We are not persuaded by the People's argument that admission of this evidence was harmless with regard to defendant's convictions for assault and for possession of a weapon with intent to use it unlawfully against another in violation of Penal Law § 265.03(1). There was other evidence that defendant committed these crimes, either as a principal or an accomplice, including a remark in a recorded prison telephone call that supported an inference that defendant was the shooter, and defendant's admission to police that although he did not believe his companion would shoot, he handed a revolver to his companion, who fired it. However, the evidence was not so overwhelming that it can be reasonably concluded that "there is [no] significant probability . . . that the jury would have acquitted the defendant had it not been for the error or errors which occurred" (People v Crimmins, 36 NY2d 230, 242 [1975]). Defendant correctly argues that the disputed grand jury testimony, read into the record and relied on by the prosecutor in summation, effectively constituted the only eyewitness testimony indicating that defendant fired the weapon, or that he displayed it or used it to threaten the opposing group. Based on the record as a whole, we cannot discount the significant likelihood that, in the absence of this evidence, the jury may have had a reasonable doubt that defendant was the shooter, or, that if he was not, he shared the shooter's intent to cause serious physical injury, or that he intended for the weapon to be used unlawfully.

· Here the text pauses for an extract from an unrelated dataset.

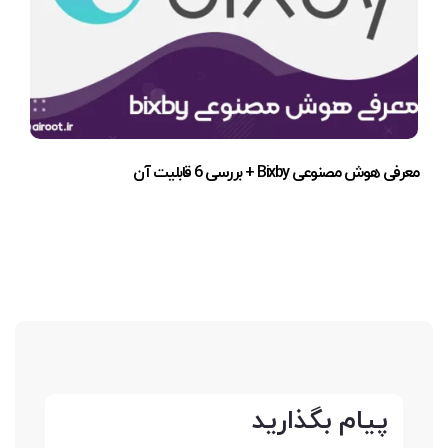
معرفی هوش مصنوعی Bixby + بررسی 6 قابلیت آن
پیام بگذارید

In contrast, we find that the court's error was harmless as to defendant's conviction of criminal possession of a weapon under Penal Law § 265.03(3), for simply possessing a loaded firearm outside his home or place of business. While denying that he fired the revolver, [*2]defendant admitted to police that he took it out of his pocket and handed it to his companion. Based principally on this evidence, there is no significant probability that exclusion of the inadmissible grand jury testimony would have resulted in defendant's acquittal of simple possession.

Defendant's legal sufficiency claims are unpreserved, and we decline to review them in the interest of justice. As an alternative holding, we find that, even if the inadmissible grand jury evidence is disregarded, the verdict as to all counts was based on legally sufficient evidence and was not against the weight of the evidence (see People v Danielson, 9 NY3d 342, 348-349 [2007]).

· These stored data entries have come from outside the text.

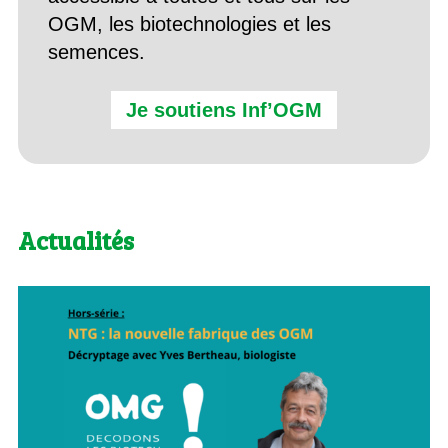
OGM, les biotechnologies et les
semences.
Je soutiens Inf’OGM
Actualités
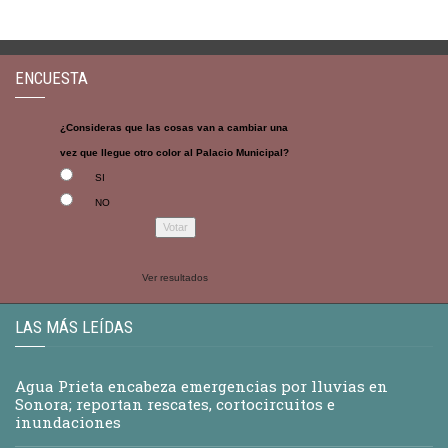
ENCUESTA
¿Consideras que las cosas van a cambiar una
vez que llegue otro color al Palacio Municipal?
SI
NO
Ver resultados
LAS MÁS LEÍDAS
Agua Prieta encabeza emergencias por lluvias en
Sonora; reportan rescates, cortocircuitos e
inundaciones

Because we are ordering a new trial on the counts indicated, we need not address defendant's other claims of trial error except in regard to whether defendant is also entitled to a new trial on the remaining count. We conclude that there is no reasonable possibility that any errors involving the admission of evidence or the court's jury instructions and conduct of the trial contributed to the verdict convicting defendant of simple weapon possession. We leave such matters to the sound discretion of the court in the event of a retrial on the other counts, should these issues arise (see People v Evans, 94 NY2d 499, 504-506 [2000]).

We also decline to reach defendant's claim that the sentence, including the sentence on the conviction we have sustained, should be reduced. Instead, we conclude that in light of the changed circumstances, defendant should be resentenced on that conviction, regardless of whether the People elect to retry defendant on the other two counts.

THIS CONSTITUTES THE DECISION AND ORDER

OF THE SUPREME COURT, APPELLATE DIVISION, FIRST DEPARTMENT.